Le Mpox, anciennement appelé variole du singe, est une maladie infectieuse causée par le virus Monkeypox. Elle se manifeste généralement par une éruption cutanée pouvant toucher le visage, les paumes des mains, les plantes des pieds ou la région ano-génitale. Ces lésions peuvent être accompagnées de fièvre, de maux de tête, de courbatures ou de ganglions. La transmission interhumaine se fait principalement par contact direct avec les lésions ou les muqueuses d’une personne infectée, ou par contact indirect avec des objets contaminés comme le linge ou la vaisselle.

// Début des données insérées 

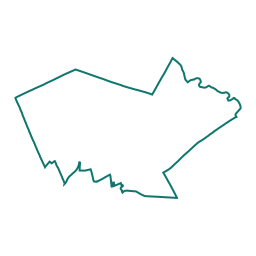 Branistea, Dâmbovita, Romania
{"feature_id": "2599482B85968573592334", "entity_name": "Branistea", "entity_type": "district", "adm_level": 2, "iso_a3": "ROU", "parent_name": "Romania", "parent_adm1": "Dâmbovita", "projection": "albers", "projection_center": [25.57, 44.682], "detail": "fine", "context": "isolated", "style": "outline", "palette": "teal", "viewbox_px": 256, "rotation_deg": 0, "n_neighbors": 0, "source": "geoboundaries", "source_scale": "gbopen_adm2", "svg_char_len": 5535}
<svg xmlns="http://www.w3.org/2000/svg" viewBox="0 0 256 256"><path d="M177.0,197.9L176.9,197.5L176.8,197.4L175.2,194.3L174.0,192.0L172.4,189.0L171.0,186.3L170.7,185.7L169.9,184.3L168.3,181.5L166.8,178.8L165.0,175.5L164.6,174.9L163.3,172.6L164.8,171.7L166.4,170.9L166.6,170.6L166.9,170.5L167.4,170.3L168.6,169.5L169.4,169.0L169.9,168.6L170.0,168.5L171.8,167.0L174.1,164.7L178.1,161.1L179.8,159.3L180.6,158.6L180.7,158.4L183.4,155.8L184.3,154.9L185.5,153.9L187.9,151.8L188.5,151.4L188.9,150.9L190.9,149.0L191.1,148.9L192.9,147.2L194.5,145.7L196.2,144.2L198.0,142.7L198.7,142.1L199.4,141.7L201.8,140.3L201.9,140.2L204.7,138.4L207.0,136.6L207.9,136.1L210.2,134.2L211.6,133.3L212.4,132.8L213.4,132.1L213.5,131.8L216.9,129.5L218.4,128.4L220.7,126.9L222.5,125.7L226.4,123.0L229.6,120.9L232.3,119.2L233.2,118.7L235.8,117.1L236.4,116.9L236.1,116.5L235.6,115.5L235.5,114.5L236.1,113.4L238.3,111.0L239.2,109.9L240.1,109.0L240.5,108.5L240.6,107.8L240.6,107.3L240.4,105.9L239.7,103.9L238.9,102.5L237.9,100.9L236.7,99.9L235.0,98.9L234.5,98.0L233.7,98.0L232.2,99.2L229.7,100.5L228.4,100.6L227.9,99.7L227.4,98.5L227.8,97.8L228.9,97.0L229.4,96.1L229.2,94.8L228.4,93.6L227.1,92.6L226.2,92.3L225.4,92.4L224.2,92.8L222.6,92.9L221.2,92.8L220.4,92.5L219.1,91.8L218.0,91.3L216.8,90.4L215.7,89.4L214.4,88.6L212.8,87.7L211.9,87.6L211.1,87.1L210.1,86.4L209.0,85.8L208.5,85.8L207.5,86.5L206.3,87.2L205.4,87.6L203.9,87.6L202.0,87.2L200.5,87.0L199.5,86.4L199.1,85.4L199.1,84.4L199.5,83.7L200.8,82.2L200.7,81.1L200.3,80.0L199.9,79.2L199.3,78.6L198.4,78.3L197.4,78.2L196.0,78.4L195.2,78.8L194.6,79.1L194.3,79.4L194.0,79.6L193.7,79.6L193.3,79.5L193.1,79.5L192.7,79.7L192.3,79.8L191.7,80.0L190.8,80.1L190.5,80.2L187.8,82.3L186.6,81.0L185.4,79.6L184.9,78.0L184.4,75.6L184.0,73.5L183.3,71.6L182.3,69.9L181.8,68.2L181.4,66.4L180.3,64.8L179.1,63.6L176.8,61.5L174.6,59.8L172.6,58.1L169.6,63.6L167.1,68.1L165.2,71.7L163.4,74.9L162.1,76.9L153.0,93.2L152.1,94.6L151.8,94.5L151.2,94.2L150.5,93.9L149.0,93.4L146.7,92.7L145.6,92.3L144.9,92.1L142.3,91.4L140.0,90.7L139.2,90.5L138.3,90.3L137.4,90.0L135.1,89.5L134.8,89.4L130.6,88.2L128.8,87.7L125.2,86.6L123.4,86.1L121.7,85.5L121.5,85.2L119.4,84.6L110.9,81.9L101.4,78.4L101.2,78.4L92.0,75.2L85.0,72.7L81.5,71.5L75.4,69.5L74.8,69.8L74.7,69.9L69.7,72.1L64.5,74.4L52.8,80.2L46.7,83.0L44.9,83.9L44.4,84.3L41.6,85.5L39.2,86.6L36.8,87.6L36.2,87.9L31.5,90.1L30.1,90.7L28.1,91.6L25.0,93.1L24.3,93.4L20.0,95.5L18.7,96.1L15.6,97.7L15.4,97.9L15.6,98.6L15.8,99.2L16.1,99.8L16.9,101.7L18.0,104.0L19.3,106.7L20.0,108.3L20.8,110.5L21.0,110.8L21.4,111.8L21.6,112.2L21.8,112.5L21.9,112.9L21.9,113.0L22.3,113.8L22.3,114.1L22.4,114.4L22.4,114.5L22.4,114.8L22.5,114.9L23.0,116.1L23.1,116.3L24.1,118.8L24.3,119.3L24.7,120.2L24.8,120.5L25.2,121.6L25.4,121.9L25.5,122.2L25.5,122.3L25.6,122.5L25.8,122.9L26.0,123.4L26.1,123.7L26.5,124.7L26.7,125.1L27.1,126.1L27.6,127.6L28.1,128.5L28.4,129.2L28.5,129.5L28.7,129.8L28.9,130.6L29.1,131.3L29.3,131.8L29.7,132.5L29.9,132.8L30.1,133.1L30.2,133.4L30.5,134.5L30.7,134.8L31.0,135.8L31.5,136.9L31.6,137.1L32.5,139.2L33.1,140.6L33.6,141.4L34.4,143.3L35.3,145.5L35.4,145.8L35.9,147.0L36.1,147.3L36.2,147.6L36.3,147.8L36.6,148.5L36.8,149.0L36.9,149.5L37.0,149.6L37.1,149.8L37.8,151.4L38.4,152.8L39.2,154.5L40.0,156.3L40.0,156.5L40.4,157.5L40.9,158.3L41.3,159.4L41.7,160.0L41.8,160.3L42.1,160.9L42.5,161.8L43.5,164.0L44.7,166.5L45.0,167.2L45.7,166.2L45.9,166.0L46.7,165.0L47.2,164.5L47.6,164.0L47.7,163.9L48.0,163.5L48.3,163.2L49.6,161.6L49.9,161.8L49.8,162.0L50.4,162.1L51.5,163.3L53.3,162.2L54.4,161.2L54.8,161.1L55.5,162.4L55.9,163.4L56.4,165.0L56.6,165.5L57.1,166.4L57.8,167.6L58.2,167.9L58.6,169.0L58.9,170.0L59.4,170.9L59.7,171.9L60.1,172.6L60.4,173.2L60.6,173.8L60.8,174.2L61.1,174.8L61.4,175.6L61.6,176.0L61.7,176.3L62.0,176.9L62.2,177.5L62.3,177.9L62.4,178.3L62.8,178.9L63.0,179.3L63.2,179.9L63.4,180.3L63.6,180.7L63.7,181.0L63.8,181.3L64.0,181.9L64.3,182.5L64.5,183.0L64.6,183.5L64.5,184.0L64.6,183.9L65.7,182.7L66.7,180.9L67.6,178.8L69.0,176.8L71.0,175.0L71.6,174.5L72.1,174.0L72.7,173.4L73.4,172.9L73.9,172.4L74.2,172.2L74.6,171.8L75.0,171.4L75.4,171.1L75.7,170.7L76.2,170.1L76.7,169.5L77.0,168.9L77.2,168.6L77.5,168.1L77.9,167.3L78.2,166.7L78.5,165.9L78.7,165.1L79.0,164.3L79.1,163.6L79.3,162.3L79.6,162.3L80.0,162.6L79.9,164.9L79.7,167.0L79.7,168.3L79.6,170.5L83.3,170.6L85.2,170.6L90.6,169.3L91.2,171.0L92.0,174.1L93.0,178.3L93.2,179.5L93.9,181.4L95.1,181.7L95.8,181.7L96.6,181.4L96.9,181.7L102.5,178.8L102.7,178.7L103.9,178.0L104.7,177.5L106.1,176.7L107.2,176.1L107.9,175.7L108.3,175.5L108.4,175.4L108.8,175.2L109.2,175.1L109.7,174.9L110.0,174.7L110.1,175.0L110.3,175.6L110.4,175.9L110.5,176.5L110.5,177.0L110.6,177.6L110.7,178.4L110.7,179.1L110.9,179.8L110.9,180.5L111.0,180.9L111.2,181.2L111.0,181.3L111.1,182.0L111.1,182.5L111.2,183.0L111.2,183.5L111.4,183.5L113.8,182.6L114.0,183.6L114.0,184.2L114.2,184.5L111.4,185.6L111.5,186.3L111.6,186.6L111.9,186.6L113.2,186.2L114.6,185.7L116.4,185.0L119.1,183.8L119.9,183.5L120.8,183.1L121.4,185.0L121.6,184.9L121.9,184.7L122.0,184.7L122.2,184.8L122.5,185.1L122.7,185.4L122.9,185.7L122.9,185.9L122.8,186.1L122.7,186.3L122.5,186.6L122.0,186.8L121.6,186.9L121.4,187.0L121.1,187.4L120.7,187.9L120.7,188.8L121.0,189.5L121.6,189.9L121.8,190.2L122.0,190.9L121.9,191.4L122.2,192.0L122.5,192.6L124.3,191.0L126.8,190.6L133.1,191.2L136.0,191.4L140.0,193.7L140.1,193.9L142.8,195.2L144.6,196.0L145.7,196.2L150.5,196.4L154.0,196.6L158.4,196.8L161.7,197.0L165.9,197.3L170.0,197.5L174.7,197.8L176.9,197.9L177.0,197.9Z" fill="none" stroke="#0f766e" stroke-width="2"/></svg>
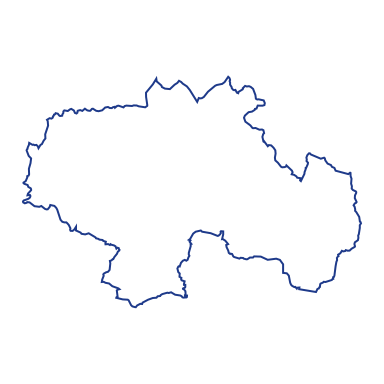 Susticacán, Zacatecas, Mexico
{"feature_id": "50627088B6300678420258", "entity_name": "Susticacán", "entity_type": "district", "adm_level": 2, "iso_a3": "MEX", "parent_name": "Mexico", "parent_adm1": "Zacatecas", "projection": "robinson", "projection_center": [-103.193, 22.63], "detail": "fine", "context": "isolated", "style": "outline", "palette": "blue", "viewbox_px": 384, "rotation_deg": 0, "n_neighbors": 0, "source": "geoboundaries", "source_scale": "gbopen_adm2", "svg_char_len": 5953}
<svg xmlns="http://www.w3.org/2000/svg" viewBox="0 0 384 384"><path d="M28.6,175.6L27.2,176.2L27.3,177.4L25.7,181.1L23.5,182.6L23.5,183.1L24.3,183.8L27.6,185.0L28.3,186.9L30.7,188.3L31.1,189.2L31.1,190.2L28.0,193.6L27.5,195.3L29.9,195.0L30.4,195.9L30.3,196.7L29.8,197.7L28.4,198.8L23.7,200.5L23.0,201.4L23.2,202.4L24.8,203.3L26.8,202.7L27.2,202.1L29.6,202.4L34.5,206.2L39.3,206.8L41.3,206.0L45.0,208.9L46.5,209.4L47.7,209.3L49.7,206.9L50.3,205.0L54.4,205.9L56.2,207.8L57.2,209.6L60.5,219.7L62.3,221.8L64.4,222.4L66.4,222.4L67.4,223.4L68.8,225.0L70.4,228.3L70.1,229.8L70.6,230.8L72.6,230.9L74.3,229.5L76.0,226.8L76.0,230.5L80.6,232.6L81.5,233.8L85.2,234.4L88.7,233.3L94.9,237.0L95.7,237.6L96.0,238.3L98.5,238.9L99.3,239.6L102.6,240.0L103.2,240.9L105.8,241.7L105.4,243.4L105.5,244.3L108.2,244.1L109.9,245.0L110.6,244.2L111.2,244.7L114.0,245.4L115.5,246.3L116.4,248.6L117.3,247.7L118.7,248.1L119.1,249.6L119.5,249.9L119.3,250.5L117.9,251.6L116.9,253.9L114.3,257.1L113.3,259.1L112.7,259.1L111.5,260.4L109.9,260.9L110.3,263.4L109.6,269.9L108.0,271.8L106.1,272.3L103.7,273.7L103.3,274.5L103.7,275.8L102.2,279.6L101.8,282.0L103.6,281.8L105.5,282.8L109.1,283.5L112.3,286.2L118.4,288.4L119.4,289.2L117.6,289.7L116.8,290.4L117.6,296.8L116.6,297.1L116.3,297.8L122.7,299.4L127.8,299.7L128.7,300.4L131.1,305.2L132.4,306.4L134.9,307.1L135.8,307.2L137.1,305.5L140.3,303.8L142.1,304.0L142.6,302.6L148.1,299.7L152.8,298.0L156.5,297.7L157.6,296.3L160.2,296.0L160.7,295.1L162.3,294.1L167.3,292.7L168.7,293.0L171.1,292.3L175.1,294.7L180.3,295.5L181.6,296.2L182.4,297.3L183.3,297.6L186.5,297.4L186.9,297.0L187.0,295.6L185.0,295.7L184.9,295.1L185.6,294.2L185.4,291.2L183.8,289.1L183.1,289.0L183.0,288.5L185.1,287.5L185.3,286.8L185.3,284.9L184.0,284.9L183.9,284.2L184.6,281.3L181.6,280.3L181.1,279.1L181.4,277.9L179.5,276.8L179.7,273.5L178.3,272.1L177.4,268.5L178.3,266.6L179.0,266.2L179.7,266.5L181.0,262.8L182.9,260.7L184.8,259.9L186.3,260.7L187.6,259.8L188.4,257.4L189.4,255.8L188.8,254.6L188.8,252.9L190.7,246.1L190.6,244.1L191.3,243.9L189.6,241.7L190.4,240.5L188.9,239.9L190.1,239.0L193.2,233.6L195.7,231.7L200.8,230.5L202.1,231.7L210.7,233.2L217.6,235.9L218.5,235.7L220.0,234.4L220.8,233.2L220.6,231.6L221.0,231.2L223.2,231.4L223.2,234.4L222.1,239.1L222.7,239.0L225.3,240.7L228.1,244.1L226.2,245.0L226.6,247.2L228.2,250.5L228.8,252.9L230.1,253.9L230.4,253.6L232.1,254.0L233.3,256.4L234.1,257.0L239.4,258.6L240.6,257.8L243.1,258.0L243.7,258.6L246.3,259.3L247.4,259.2L250.0,257.5L253.0,257.5L254.1,256.4L260.8,256.6L267.7,259.8L276.2,258.7L279.9,259.9L283.1,264.3L283.1,272.9L286.8,273.3L288.8,275.6L290.2,282.8L291.1,284.8L292.2,285.9L294.4,287.1L295.3,286.9L296.8,288.6L297.3,287.7L299.4,287.5L299.2,289.2L316.0,292.0L317.5,288.9L318.8,288.5L319.3,287.3L319.9,287.0L320.2,284.2L320.6,283.6L322.9,282.6L323.7,281.8L325.5,282.0L331.8,280.0L332.8,278.6L333.2,278.7L333.1,277.3L333.7,277.2L334.4,275.7L335.6,266.2L336.4,261.8L337.1,260.1L336.9,258.0L338.0,256.3L338.5,256.1L338.1,254.7L340.3,253.3L341.9,250.8L343.2,251.4L345.2,251.0L345.8,250.1L347.6,250.7L349.6,250.6L351.6,248.7L354.7,246.9L355.0,246.3L354.4,244.0L354.9,242.3L357.9,240.2L358.4,237.9L358.2,235.5L358.8,234.3L359.8,228.0L359.8,225.2L361.0,223.3L360.4,221.8L359.9,221.6L359.2,216.9L356.3,212.1L355.1,210.8L355.2,209.3L354.6,206.7L353.6,205.3L354.8,203.4L356.0,202.9L356.6,202.0L354.8,198.1L355.0,195.4L356.2,192.9L356.2,192.0L355.8,191.4L352.9,190.0L351.7,188.6L351.9,186.2L351.1,183.7L351.5,178.7L350.6,176.1L350.5,172.9L350.1,172.7L348.3,174.1L335.6,170.7L334.4,167.9L331.9,166.8L331.0,165.1L327.6,163.6L325.3,160.4L324.8,158.3L324.1,157.7L320.8,158.7L310.9,154.5L309.8,153.3L309.0,153.3L307.3,155.2L306.4,157.6L306.8,159.5L306.5,161.0L308.0,162.7L307.8,164.1L306.1,168.0L305.7,168.0L305.6,169.5L304.6,172.0L304.4,173.9L300.9,181.1L300.1,180.4L300.5,178.2L297.2,177.7L296.4,176.4L294.2,174.9L291.7,174.3L292.6,172.2L291.9,170.6L286.4,165.4L285.9,166.6L284.6,167.1L282.2,167.3L281.0,166.7L277.9,162.7L275.3,160.4L274.9,157.7L275.6,153.6L275.3,150.3L273.6,147.8L271.2,145.4L268.8,145.1L267.8,146.2L263.9,141.0L263.7,141.7L263.4,141.5L263.5,139.9L263.3,140.8L262.4,136.9L263.2,134.1L264.1,133.2L263.4,130.2L262.0,129.5L259.4,129.7L255.6,128.0L253.0,128.2L252.3,127.8L250.4,125.4L245.4,121.7L244.0,117.8L244.9,115.6L248.6,112.2L252.0,111.6L254.7,109.9L255.0,108.9L256.5,108.6L257.7,105.6L262.5,105.7L264.4,105.1L264.8,103.1L263.7,100.4L258.6,99.3L257.2,99.5L255.9,98.7L255.4,95.0L253.1,88.9L250.7,86.9L249.0,86.2L246.8,86.5L245.1,85.9L242.8,88.2L243.0,88.7L242.6,89.4L238.5,91.9L238.2,93.2L236.9,92.7L235.4,89.9L234.1,90.2L233.0,89.7L231.8,88.2L231.6,87.0L230.1,84.7L230.1,82.4L229.6,81.1L230.1,80.1L230.0,79.4L229.3,77.8L228.2,76.8L224.6,82.1L222.2,83.9L216.8,85.0L215.2,85.7L208.0,91.7L203.8,97.0L201.8,98.2L200.1,98.4L198.8,98.0L197.2,101.9L189.8,90.0L186.9,86.4L182.7,83.6L181.2,82.0L179.0,80.8L177.4,82.9L174.6,84.7L169.9,89.1L164.9,88.6L161.9,87.0L161.4,85.5L156.7,81.4L156.3,78.7L152.9,84.3L146.0,92.7L146.1,97.0L147.3,105.2L147.2,105.9L145.2,107.3L138.7,106.3L136.7,105.5L133.7,105.4L132.0,106.0L126.4,105.6L124.6,106.1L123.5,107.4L118.6,105.7L117.2,105.9L115.0,107.7L114.7,106.8L113.0,107.2L111.8,108.1L109.8,108.0L108.0,107.0L105.2,107.5L102.2,110.3L98.6,111.2L96.2,110.8L92.9,108.7L91.9,108.9L90.4,110.7L89.3,110.8L87.3,110.4L84.9,108.7L82.3,110.9L80.2,110.1L77.9,110.7L77.5,111.2L77.4,112.7L76.5,113.5L74.9,112.9L73.9,110.5L71.3,108.9L70.1,109.3L67.8,111.0L64.3,110.4L63.4,111.4L63.3,113.1L62.4,114.4L62.2,115.7L61.1,115.9L60.0,116.0L59.2,115.5L57.8,113.7L55.6,113.2L55.0,114.3L54.0,114.6L53.8,115.6L52.9,116.4L52.8,117.6L52.2,118.1L51.5,118.6L49.6,118.2L47.0,119.8L47.7,121.0L48.1,125.6L45.2,134.3L45.4,138.5L43.7,140.6L41.9,144.1L40.5,144.9L38.5,148.2L37.8,146.3L36.4,144.9L34.6,145.2L33.5,144.6L32.4,144.8L29.2,142.9L28.9,144.9L27.7,147.5L27.5,148.9L26.9,149.4L26.6,150.4L28.7,155.9L31.1,158.4L30.5,163.2L28.9,168.8L29.1,174.3L28.6,175.6Z" fill="none" stroke="#1e3a8a" stroke-width="2"/></svg>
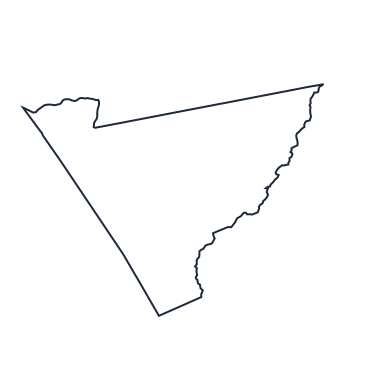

À Mayotte, la personne concernée a été rapidement prise en charge au Centre hospitalier de Mayotte via un circuit sécurisé, afin de limiter tout risque de contamination. Les personnes ayant été en contact étroit avec le patient ont été identifiées et font l’objet d’un suivi sanitaire. La durée d’isolement recommandée est de trois semaines, correspondant à la période de contagiosité.
Les autorités appellent la population à la vigilance, en particulier les personnes ayant voyagé récemment à Madagascar. En cas de fièvre associée à une éruption cutanée, il est recommandé de contacter rapidement un professionnel de santé ou le centre 15 et d’éviter tout contact rapproché avec l’entourage.